Negli anni Sessanta si chiamavano complessi, ora si chiamano band, anche se suona male, quasi sacrilego, chiamare band Beatles o Rolling Stones, gruppi sacri anche se non per questo ricordati con devozione delle generazioni contemporanee. Ma ora, quelli che dobbiamo chiamare Boomer, perché così vogliono gli amerikani, hanno nostalgia inconfessata, detestano Ultimo e Blanco e si accapponano ascoltando Help o Words. Si isolano dal mondo con i loro vinili, che ricreano la stanzetta analogica di allora. E quando nella testa gira e rigira una canzone di cui non trovano il disco, nemmeno scaravoltando i cartoni sopra l’armadio, allora di nascosto si accontentano del digitale e poco amato YouTube, la democrazia del pentagramma universale. Certo, rivedere dal vivo gli idoli di allora sarebbe riprendersi musica e giovinezza insieme. Ma chi? Dei fratelli Gibb sopravvive uno solo, per quelli (un po’ tanti) che non hanno visto i Beatles a Genova nel 1965 e volessero recuperare con molti decenni di ritardo ci sarebbe Paul McCartney, considerando Ringo Starr meno autorevole. Da qualche parte ci sono anche Mick Jagger, e un rimasuglio di Procol Harum, ma la ragazza di quel lento fa la nonna altrove.
E poi, dove si esibiscono questi rimasugli di miti? In Europa, negli States, in Giappone? Sotto casa, molto difficile. E allora, si prova con cover band o tribute band. La cover cerca di riprodurre l’atmosfera di vari stili del passato, non riuscendoci quasi mai.

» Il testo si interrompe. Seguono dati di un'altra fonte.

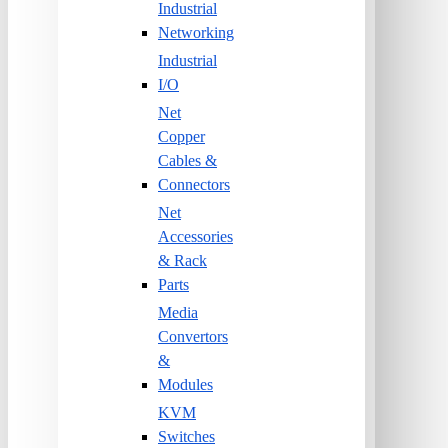
Industrial
Networking
Industrial
I/O
Net
Copper
Cables &
Connectors
Net
Accessories
& Rack
Parts
Media
Convertors
&
Modules
KVM
Switches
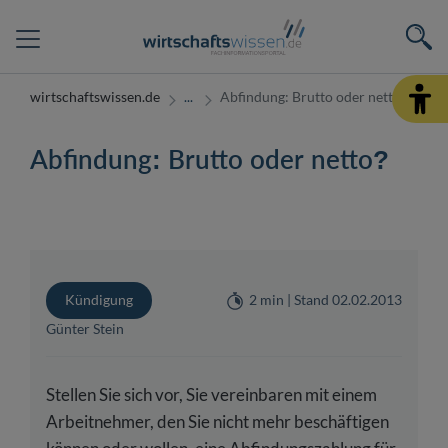
wirtschaftswissen.de
Abfindung: Brutto oder netto?
Abfindung: Brutto oder netto?
Kündigung
2 min | Stand 02.02.2013
Günter Stein
Stellen Sie sich vor, Sie vereinbaren mit einem
Arbeitnehmer, den Sie nicht mehr beschäftigen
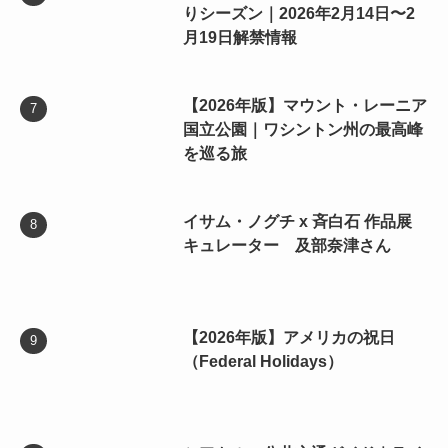
りシーズン｜2026年2月14日〜2
月19日解禁情報
【2026年版】マウント・レーニア
国立公園｜ワシントン州の最高峰
を巡る旅
イサム・ノグチ x 斉白石 作品展
キュレーター 及部奈津さん
【2026年版】アメリカの祝日
（Federal Holidays）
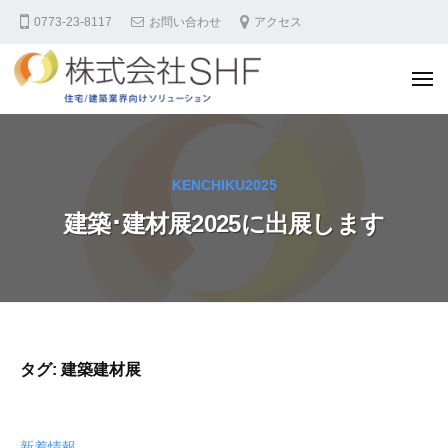
株
コ
0773-23-8117
お問い合わせ
アクセス
式
ン
会
テ
社
メ
ン
S
ニ
ュ
H
ツ
ー
株
F
へ
式
住
ス
会
KENCHIKU2025
宅
キ
社
業
建築･建材展2025に出展します
ッ
S
界
プ
様
H
向
F
け
住
サ
宅
イ
タグ:
建築建材展
業
ト
界
様
新着情報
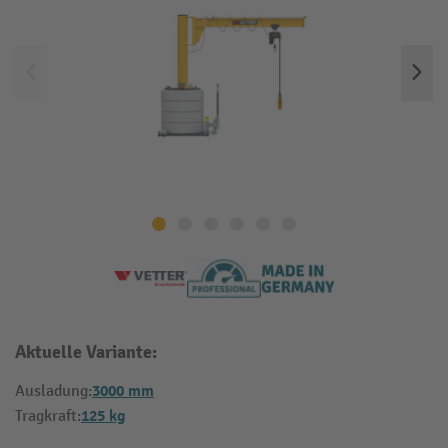
Aktuelle Variante:
3000 mm
Ausladung:
125 kg
Tragkraft:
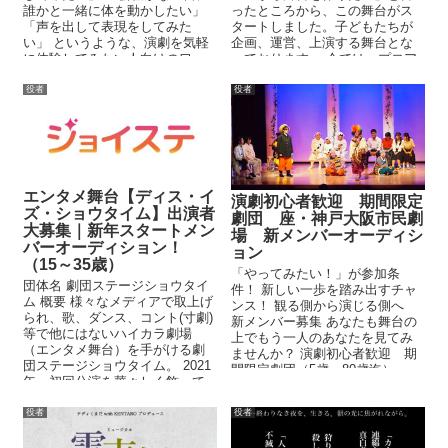
誰かと一緒に体を動かしたい」
ったところから、この舞台がス
「声を出して表現をしてみた
タートしました。子どもたちが
い」 というような、演劇を気軽
企画、運営、上演する舞台とな
に体験してみたい人向けのワー
っております。 今では、プロア
クショップです。
マ・年齢・障がいの...
役者
役者
エンタメ舞台【ディス・イ
演劇初心者歓迎 期間限定
ズ・ショウタイム】出演者
劇団 座・神戸大阪市民劇
大募集｜新年スタートメン
場 新メンバーオーディシ
バーオーディション！
ョン
（15～35歳）
「やってみたい！」が参加条
団体名 劇団ステージショウタイ
件！ 新しい一歩を踏み出すチャ
ム 概要 様々なメディアで取上げ
ンス！ 観る側から演じる側へ
られ、歌、ダンス、コント(寸劇)
新メンバー募集 あなたも舞台の
等で他にはないハイカラ劇場
上でもう一人のあなたを見てみ
（エンタメ舞台）を手がける劇
ませんか？ 演劇初心者歓迎 期
団ステージショウタイム。 2021
間限定劇団（5歳～80歳迄）
年、初回公演を華々しく飾って
座・神戸大阪市民劇場 秋の新
くれる、明...
メンバーオーディション
役者
役者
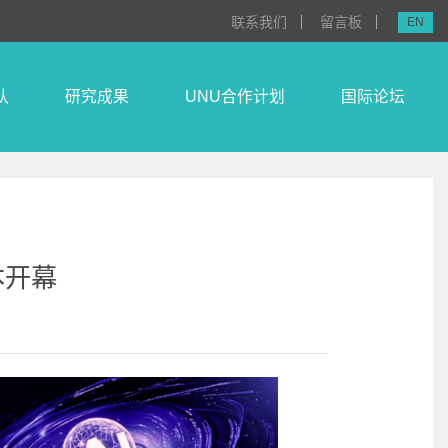
联系我们
留言板
EN
队
研究成果
UNU合作计划
国际论坛
本开幕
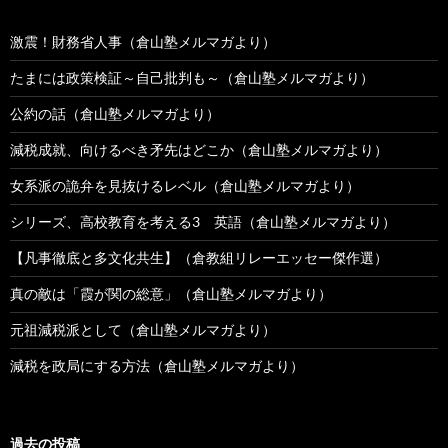
激震！財務省人事（倉山塾メルマガより）
たまには政策検証～自己批判も～（倉山塾メルマガより）
公約の話（倉山塾メルマガより）
減税成就、向けるべき矛先はどこか（倉山塾メルマガより）
女系派の詭弁を見抜けるレベル（倉山塾メルマガより）
シリーズ、高校教育を考える3 英語（倉山塾メルマガより）
【凡事徹底と多文化共生】（倉教組リレーエッセー傑作選）
真の敵は「霞が関の総意」（倉山塾メルマガより）
元祖減税派として（倉山塾メルマガより）
減税を政局にする方法（倉山塾メルマガより）
過去の投稿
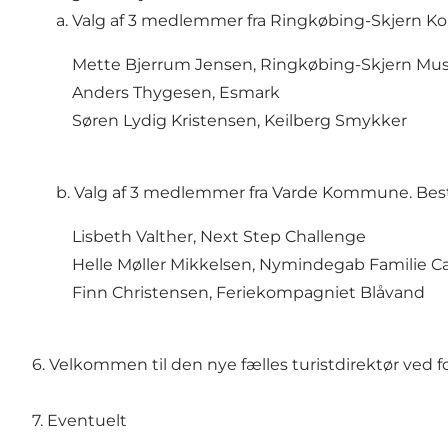
a. Valg af 3 medlemmer fra Ringkøbing-Skjern Komm
Mette Bjerrum Jensen, Ringkøbing-Skjern M
Anders Thygesen, Esmark
Søren Lydig Kristensen, Keilberg Smykker
b. Valg af 3 medlemmer fra Varde Kommune. Bestyre
Lisbeth Valther, Next Step Challenge
Helle Møller Mikkelsen, Nymindegab Familie 
Finn Christensen, Feriekompagniet Blåvand
6. Velkommen til den nye fælles turistdirektør v
7. Eventuelt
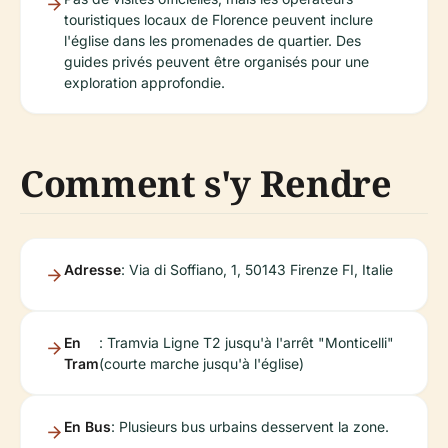
touristiques locaux de Florence peuvent inclure
l'église dans les promenades de quartier. Des
guides privés peuvent être organisés pour une
exploration approfondie.
Comment s'y Rendre
Adresse
: Via di Soffiano, 1, 50143 Firenze FI, Italie
En
: Tramvia Ligne T2 jusqu'à l'arrêt "Monticelli"
Tram
(courte marche jusqu'à l'église)
En Bus
: Plusieurs bus urbains desservent la zone.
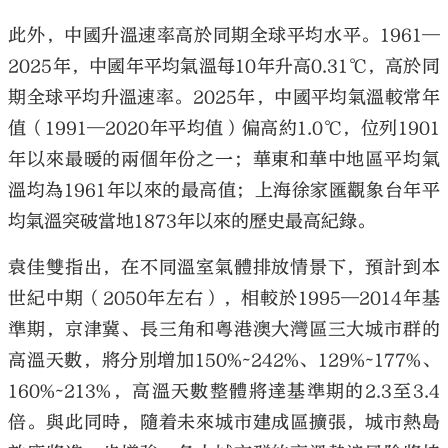
此外，中國升溫速率高於同期全球平均水平。1961—
2025年，中國年平均氣溫每10年升高0.31℃，高於同
期全球平均升溫速率。2025年，中國平均氣溫較常年
值（1991—2020年平均值）偏高約1.0℃，位列1901
年以來最暖的兩個年份之一；華東和華中地區平均氣
溫均為1961年以來的最高值；上海徐家匯觀象台年平
均氣溫突破當地1873年以來的歷史最高紀錄。
袁佳雙指出，在不同溫室氣體排放情景下，預計到本
世紀中期（2050年左右），相較於1995—2014年基
準期，京津冀、長三角和粵港澳大灣區三大城市群的
高溫天數，將分別增加150%~242%、129%~177%、
160%~213%，高溫天數整體將達基準期的2.3至3.4
倍。與此同時，隨着未來城市建成區擴張，城市熱島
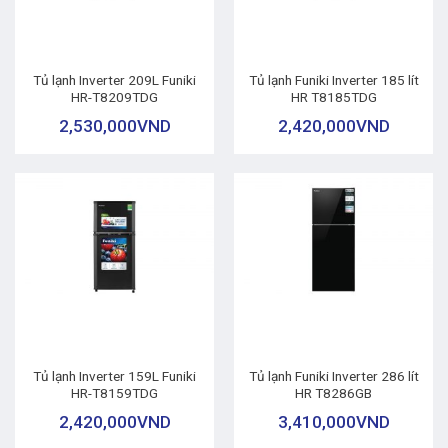
Tủ lạnh Inverter 209L Funiki
Tủ lạnh Funiki Inverter 185 lít
HR-T8209TDG
HR T8185TDG
2,530,000
VND
2,420,000
VND
Tủ lạnh Inverter 159L Funiki
Tủ lạnh Funiki Inverter 286 lít
HR-T8159TDG
HR T8286GB
2,420,000
VND
3,410,000
VND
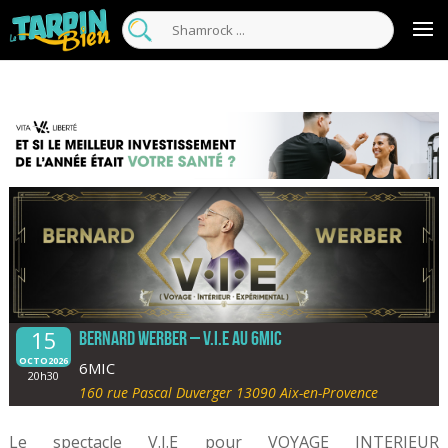
15
BERNARD WERBER – V.I.E au 6mic
OCTO2026
6MIC
20h30
160 rue Pascal Duverger 13090 Aix-en-Provence
Le spectacle V.I.E pour VOYAGE INTERIEUR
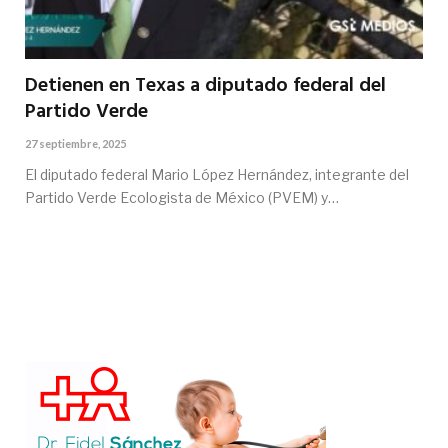
Detienen en Texas a diputado federal del
Partido Verde
27 septiembre, 2025
El diputado federal Mario López Hernández, integrante del
Partido Verde Ecologista de México (PVEM) y…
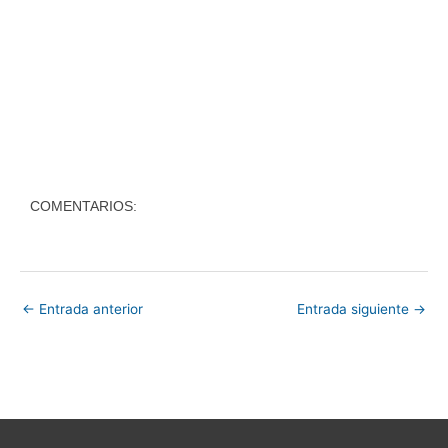
COMENTARIOS:
←
Entrada anterior
Entrada siguiente
→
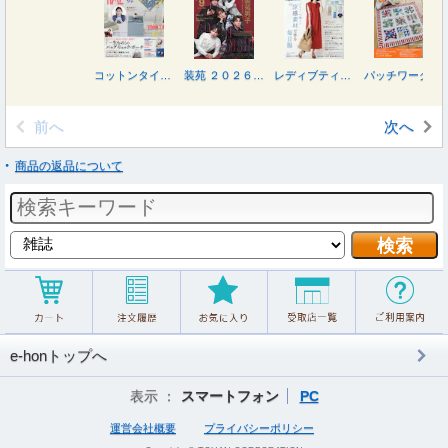
コットンタイム ２０２６年９月号
装苑 ２０２６年９月号
レディブティック ２０２６年８月号
パッチワーク教室 ２０２６年７月号
前へ
次へ
商品の返品について
e-honトップへ
表示 ：
スマートフォン
PC
運営会社概要
プライバシーポリシー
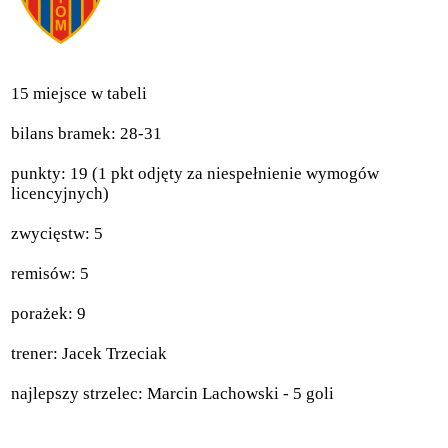
15 miejsce w tabeli
bilans bramek: 28-31
punkty: 19 (1 pkt odjęty za niespełnienie wymogów
licencyjnych)
zwycięstw: 5
remisów: 5
porażek: 9
trener: Jacek Trzeciak
najlepszy strzelec: Marcin Lachowski - 5 goli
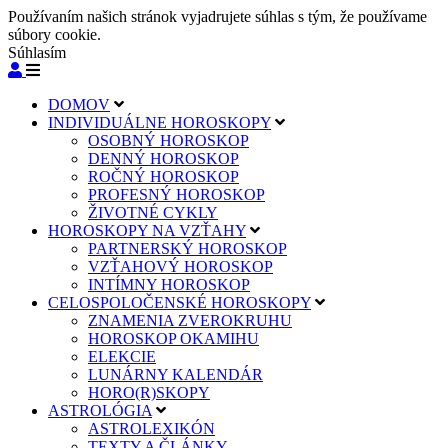
Používaním našich stránok vyjadrujete súhlas s tým, že používame
súbory cookie.
Súhlasím
DOMOV
INDIVIDUÁLNE HOROSKOPY
OSOBNÝ HOROSKOP
DENNÝ HOROSKOP
ROČNÝ HOROSKOP
PROFESNÝ HOROSKOP
ŽIVOTNÉ CYKLY
HOROSKOPY NA VZŤAHY
PARTNERSKÝ HOROSKOP
VZŤAHOVÝ HOROSKOP
INTÍMNY HOROSKOP
CELOSPOLOČENSKÉ HOROSKOPY
ZNAMENIA ZVEROKRUHU
HOROSKOP OKAMIHU
ELEKCIE
LUNÁRNY KALENDÁR
HORO(R)SKOPY
ASTROLÓGIA
ASTROLEXIKÓN
TEXTY A ČLÁNKY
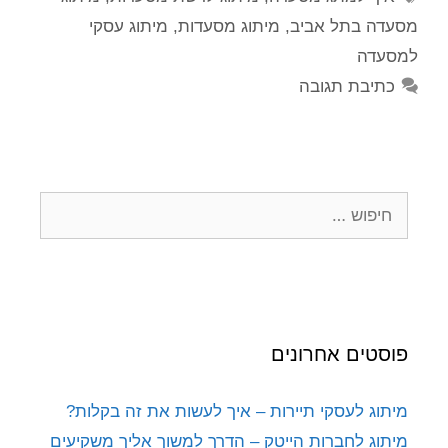
מסעדה בתל אביב
,
מיתוג מסעדות
,
מיתוג עסקי
למסעדה
כתיבת תגובה
פוסטים אחרונים
מיתוג לעסקי תיירות – איך לעשות את זה בקלות?
מיתוג לחברות הייטק – הדרך למשוך אליך משקיעים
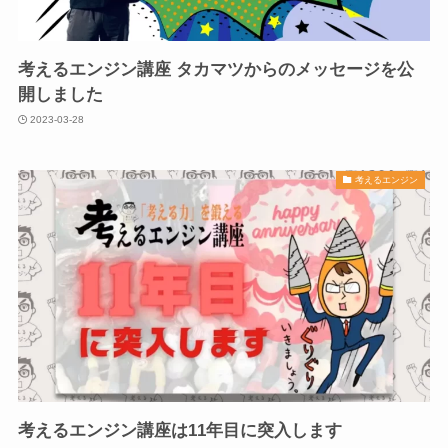
考えるエンジン講座 タカマツからのメッセージを公
開しました
2023-03-28
考えるエンジン
考えるエンジン講座は11年目に突入します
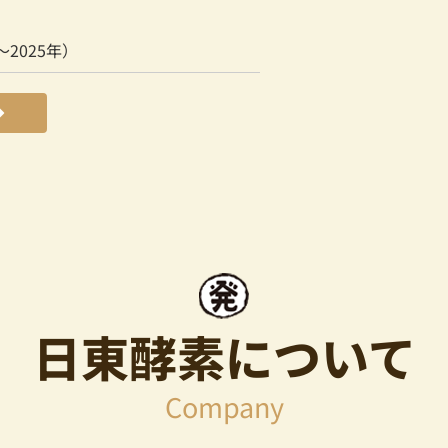
2025年）
日東酵素について
Company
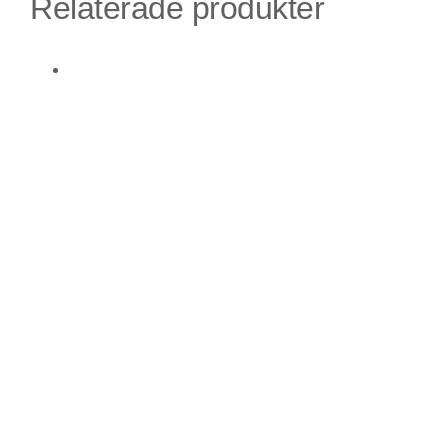
Relaterade produkter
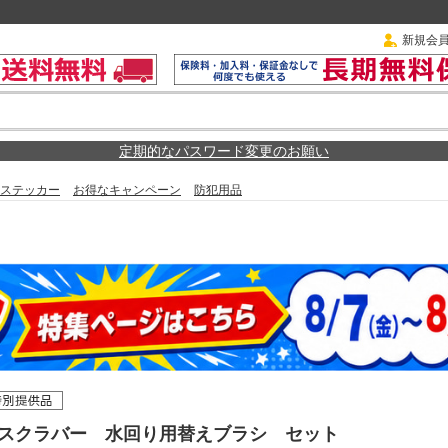
新規会
定期的なパスワード変更のお願い
ステッカー
お得なキャンペーン
防犯用品
ックスクラバー 水回り用替えブラシ セット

La tribute è specializzata in un complesso o in un cantante. Ma chi ama quell’epoca, chi la conosce davvero, chi ha rigato i quarantacinque tirandoli dentro e fuori dal giradischi fino a consunzione, chi ha ascoltato Abbey Road in raccoglimento davanti a sacri cassoni stereo, non perdona alcun errore, fosse anche una vaga sfumatura. E chi, invece, perdona è perché non conosce quel gruppo, e nemmeno quegli anni. Non ha orecchio musicale, né passione maniacale. Il grosso delle cover è costituito da orde di improvvisatori, donne con voci potenti, convinte che questo basti per essere Mina, e poi infiniti Battisti, in genere totalmente privi del suo carattere e ancora di più del suo timbro, impossibile da imitare se non ci si chiama Gianni Donzelli degli Audio 2.
Una tribute band non si improvvisa. Ci vuole preparazione, passione, dedizione, perfezione maniacale e, soprattutto, non si deve pensare mai di essere semplici imitatori: in un mondo di approssimazione chi è perfetto nel riprodurre è un vero artista che entra nell’animo dell’originale e si sostituisce a lui dimenticando di essere nato decenni dopo. Si immedesima nel modello, scrivendo anche musica nuova che non è facile distinguere da quella del musicista originale. E se è difficile fare tutto questo, ancora di più lo è mantenere la modestia e il senso del reale, accettando di interpretare ogni sera gli stessi pezzi, con (quasi) identica passione, e persino lasciando che qualcuno identifichi il gruppo come copia e basta, incapace di altro. Uno su mille riesce a fare tutto questo, e raggiunge la perfezione e l’equilibrio dei Tree Gees, la migliore tribute band dei Bee Gees. In Italia e in Europa sicuramente.
I ragazzi italiani raramente conoscono le parole di queste canzoni, ma, ad esempio, moltissimi giovani olandesi, assicura il frontman Alex Sammarini, cantano in coro Run to me e altri capolavori. Il perché non lo sa, ma è così. I Tree Gees si esibiscono regolarmente al Fonclea, minuscolo, ma autorevole covo romano di musica vintage, ma poi girano il mondo, sulle navi, nei teatri, persino negli stadi, come le star internazionali. I prigionieri dei propri anta e dintorni escono dai loro concerti e stanno bene. Perché la musica in maggiore genera sorrisi. Pochi “ai miei tempi sì che”, tanti volti sognanti, coppie che si vogliono più bene e si guardano come allora. Perché l’Heaven non è mai too much. Questo mondo ha perso il suo splendore. Cominciamo una nuova storia.